_Extracted text_:
________
How Ping Works: A Complete Guide to Network Latency Testing
If you have ever troubleshot a slow internet connection or a website that will not load, chances are someone told you to "just ping it." The ping command is one of the oldest and most fundamental network diagnostic tools, yet many people use it without truly understanding what happens under the hood.
In this guide, we will break down exactly how ping works at the packet level, explain what the results mean, and show you how to use ping effectively to diagnose real-world network problems.
What Is Ping?
Ping is a network utility that tests whether a specific host is reachable across an IP network. It measures the round-trip time (RTT) for packets sent from your computer to a destination and back. The name "ping" was inspired by sonar technology, where a pulse is sent out and the echo is measured.
The tool was written by Mike Muuss in December 1983 and has been a staple of network diagnostics ever since. Every major operating system ships with a built-in ping command, and you can also use our Ping Tool for browser-based testing without needing a terminal.
How Ping Works at the Packet Level
ICMP: The Protocol Behind Ping
Ping uses the Internet Control Message Protocol (ICMP), which operates at the network layer (Layer 3) of the OSI model. ICMP is not a transport protocol like TCP or UDP. It is a supporting protocol used by network devices to send error messages and operational information.
________
_Using the information_:
- a) Answer these questions from the ping guide, one answer per line:
(i) Who wrote the ping tool, and in what month and year?
(ii) What technology inspired the name "ping"?
(iii) At which layer of the OSI model does ICMP operate?
- b) Pick up the ping guide after its last sentence and write the next few paragraphs.
Nothing in the listing is needed.

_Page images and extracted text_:
________
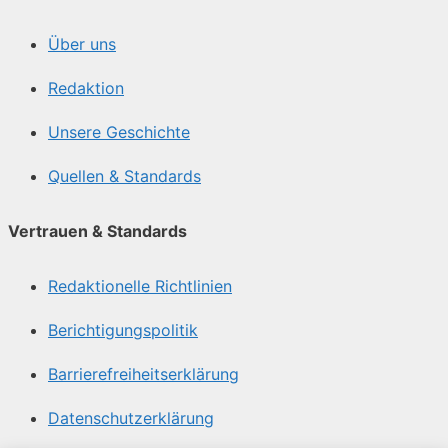
Über uns
Redaktion
Unsere Geschichte
Quellen & Standards
Vertrauen & Standards
Redaktionelle Richtlinien
Berichtigungspolitik
Barrierefreiheitserklärung
Datenschutzerklärung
________
_Task-by-task results_:
- a)
(i) Mike Muuss wrote it in December 1983.
(ii) Sonar technology inspired the name.
(iii) ICMP operates at the network layer (Layer 3).

- b)
When you run a ping command, here is exactly what happens:
- Your computer creates an ICMP Echo Request packet. This packet contains a type field (8 for echo request), a code field (0), a checksum, an identifier, a sequence number, and optional payload data.
- The packet is wrapped in an IP header with your source IP address and the destination IP address. The IP header's protocol field is set to 1, indicating ICMP.
- The packet traverses the network. It passes through your local network, your ISP's routers, and potentially dozens of intermediate routers before reaching the destination.
- The destination host receives the ICMP Echo Request. If the host is up and configured to respond to pings, its network stack processes the request.
- The destination sends back an ICMP Echo Reply. This reply packet (type 0, code 0) contains the same identifier, sequence number, and payload data from the original request.
- Your computer receives the reply and calculates the time elapsed between sending the request and receiving the reply. This is the round-trip time (RTT).
Anatomy of a Ping Packet
A typical ICMP Echo Request/Reply packet looks like this:
- IP Header (20 bytes): Version, header length, total length, TTL, protocol (1 = ICMP), source IP, destination IP
- ICMP Header (8 bytes): Type, code, checksum, identifier, sequence number
- Payload (variable): Optional data, often 32 or 56 bytes of padding. The payload is echoed back in the reply, allowing the sender to verify data integrity.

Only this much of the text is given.